Hambone gumbo (©LouisianaNorthshore.com)
For a different take on gumbo, Chef Jeff Mattia uses chicken stock as a base plus locally grown Jazzmen aromatic rice at Pyre Provisions, also in Covington. Fire and wood are used to cook all dishes, which are served family-style in the casual restaurant. Mattia’s gumbo is one of his favorite dishes and makes a wonderful starter to any of the slow-cooked BBQ platters.

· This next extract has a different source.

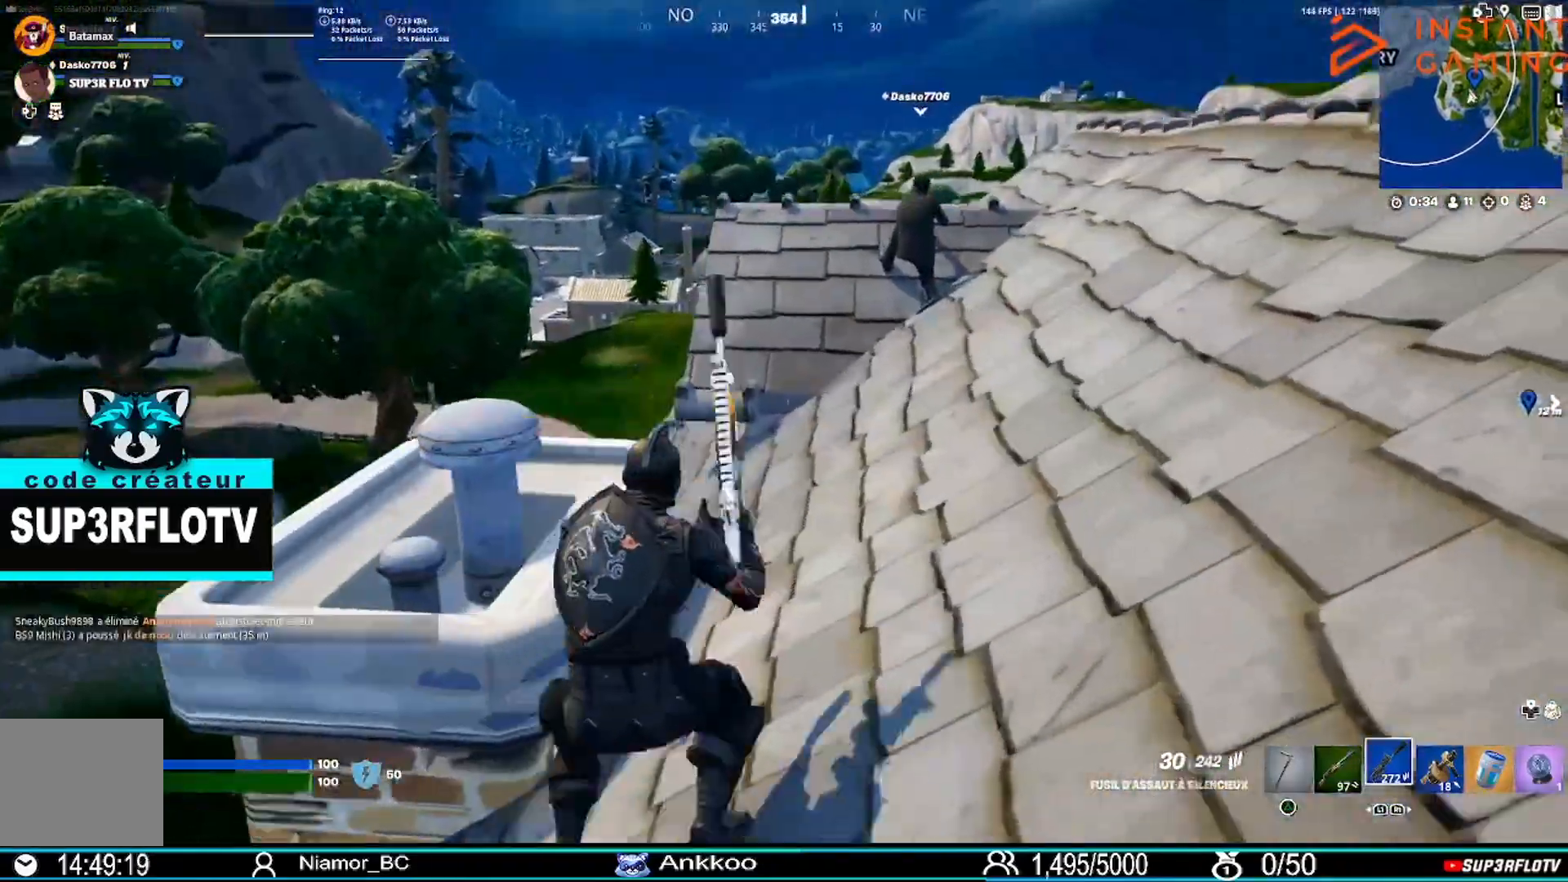
{"buttons": [], "left_stick": "right", "right_stick": "center"}
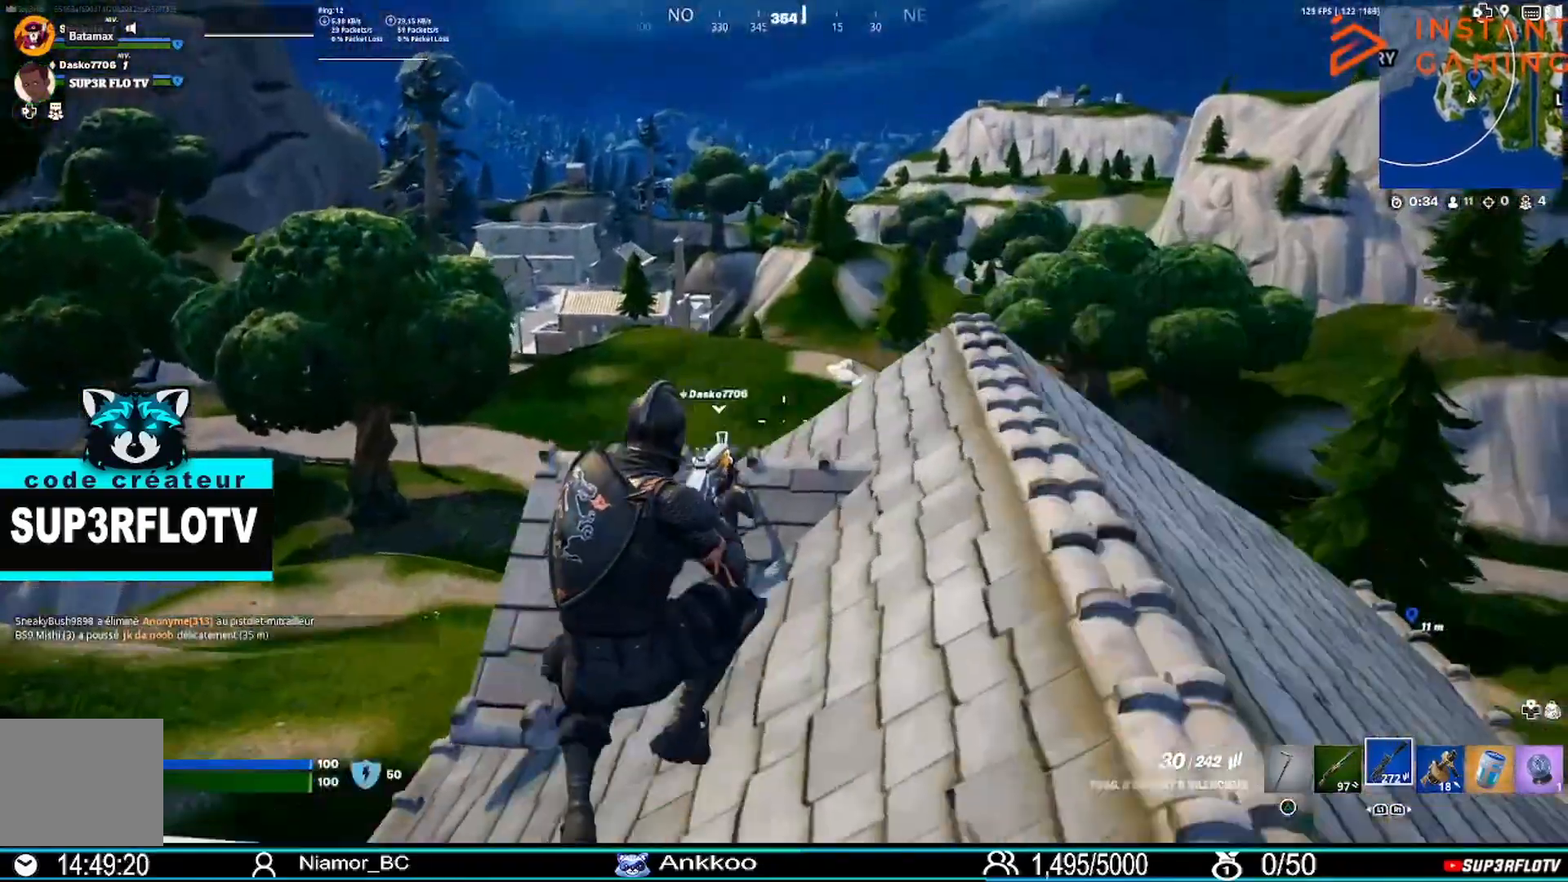
{"buttons": ["R3"], "left_stick": "right", "right_stick": "center", "events": [[134, "right_stick", "right"], [234, "right_stick", "center"], [501, "R3", "down"]]}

In Mandeville, Hambone benefits from Chef Luke Hidalgo’s decade of working in New Orleans restaurants like Commander’s Palace, Galatoire’s, and Coaquette. Hambone's thick, dark brown gumbo is packed with fresh Louisiana Gulf shrimp and seasoned with ham hocks and collard greens. A scoop of pickled okra potato salad sits in the middle. It’s pretty clear why this gumbo is an award winner: it combines the best of Cajun (potato salad), Creole (shellfish and dark roux) and country (ham hocks and collard greens) versions. The restaurant is a draw itself set in a 1940’s cottage with a red tin roof a short walk from the lakefront. Take advantage of the location by dining outside on the picnic tables.
The name of the game when it comes to Cajun seafood in Lafayette is Randol’s. The huge restaurant-cum-dance hall may not be as operational now as it usually is, but the seafood and gumbo are still the real deal. Randol’s offers two kinds of downhome gumbo: Seafood Gumbo made with freshly picked crabmeat, crawfish and Gulf shrimp in a traditional Cajun dark stock; or Chicken and Sausage gumbo, a rich mix of Andouille sausage and braised chicken simmered in roux.
New Orleans doesn’t disappoint with amazing gumbo either.
Chef Donald Link’s Herbsaint in the Central Business District on St. Charles Avenue is a favorite among visitors to the Big Easy. Acclaimed as one of the city’s best eateries, with both indoor and outdoor seating, Herbsaint serves up a menu that’s Southern in orientation with dishes benefiting from Chef’s experience with French and Italian flavors and cooking techniques. The don’t-miss gumbo combines chicken, Tasso ham and Andouille sausage in a rich broth.
The very tony Restaurant R’Evolution in the French Quarter should be your final stop when it comes to trying out Louisiana gumbos. The name of the dish is a showstopper, Death by Gumbo, and you’ll soon understand why this is one of the state’s marvels. Chefs John Folse and Rick Tramonto have created the most legendary of gumbos, served with a whole quail stuffed with file rice and oysters in the middle of the bowl. The restaurant is a standout for re-invented Cajun and Creole dishes.